**AUSGEWÄHLTER TEXT:**
Unabhängig davon kontrolliert der Medizinische Dienst der Krankenversicherung (MDK) Rheinland-Pfalz dennoch alljährlich die Qualität von 90 Prozent der Alten- und Pflegeheime. Die MDK-Ergebnisse haben 2016 einigen Wirbel hervorgerufen. „Die Welt“ und das Recherchenetzwerk Correctiv berichteten, dass die Heime in Rheinland-Pfalz bundesweit das schlechteste Preis-Leistungs-Verhältnis hätten. Bei 80 Prozent der dortigen Heime hätte der MDK pflegerische Mängel festgestellt: bei der Ernährung und Flüssigkeitsversorgung, beim Umgang mit Schmerz- und Inkontinenzpatienten, bei der Wundversorgung und Medikamentengabe. Demgegenüber stünden Kosten bei Pflegestufe 3 von durchschnittlich 3.453 Euro (Eigenanteil über 1.800 Euro).
Prompt wiesen die Mainzer Sozialministerin Sabine Bätzing-Lichtenthäler (SPD), die Pflegegesellschaft der Träger und Verbände die Kritik als zu pauschal und irreführend zurück. Über die fragwürdigen MDK-Pflegenoten könne man Heimqualität in den Bundesländern nicht vergleichen. Die Reporter hätten nur wenige von vielen Prüfkriterien ausgesucht und allgemeine Schlüsse daraus gezogen. Selbst der Geschäftsführer des Medizinischen Dienstes des Spitzenverbandes Bund der Krankenkassen (MDS), Peter Pick, schaltete sich ein: „Es ist falsch, aus jedem festgestellten Mangel zu schließen, dass die Qualität eines Heims insgesamt mangelhaft ist.“ Die Journalisten hätten das zum Teil verkürzt mit sorgsamer zu prüfenden Einzeldaten dargestellt.

**AUFGABE:**
Führen Sie den obigen Text über die MDK-Prüfungen der Pflegeheime in Rheinland-Pfalz im gleichen Stil ab seinem letzten Satz fort.

**BEREITGESTELLTE DATEN:**

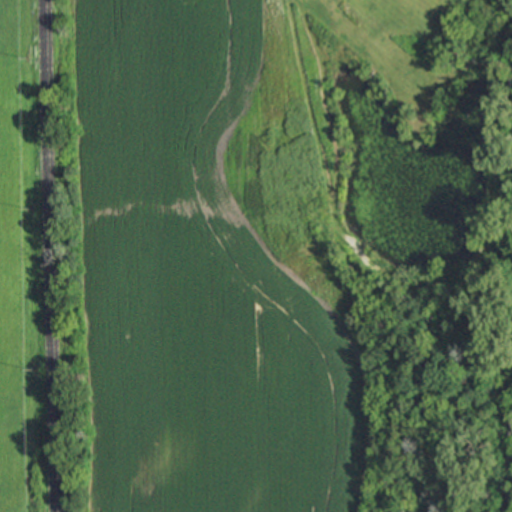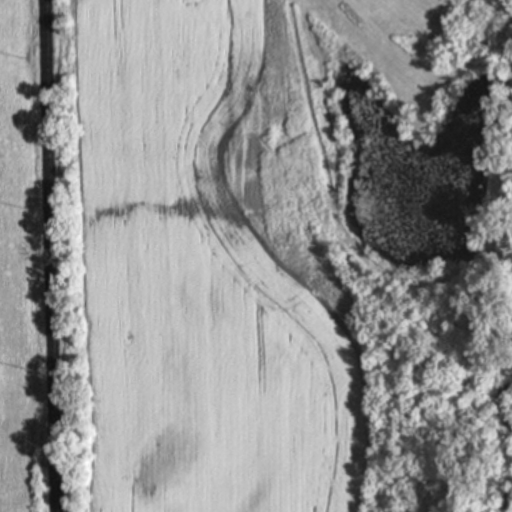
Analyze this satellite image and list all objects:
road: (51, 255)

**ANTWORT:**
Bald verschärfter Pflege-TÜV
Sehr wohl bestätigte der MDS-Geschäftsführer die Einschätzung vieler Fachleute: Die bis heute geltenden Pflegenoten für Heime und ambulanten Pflegedienste sind für Verbraucher noch nicht aussagekräftig genug. Ihre bundesweit zu über 70 Prozent sehr guten und guten Noten „geben die MDK-Prüfergebnisse nur unvollständig und beschönigend wieder“.
Inzwischen hat der Gesetzgeber mit dem Pflegestärkungsgesetz II die Weichen für einen schärferen Pflege-TÜV gestellt: Neue wissenschaftlich fundierte Messverfahren zur Ergebnisqualität in der Pflege soll der neue Qualitätsausschuss bundesweit 2018 für Heime und 2019 für Pflegedienste vereinbaren. Sie sollen die heutigen Pflegenoten ablösen.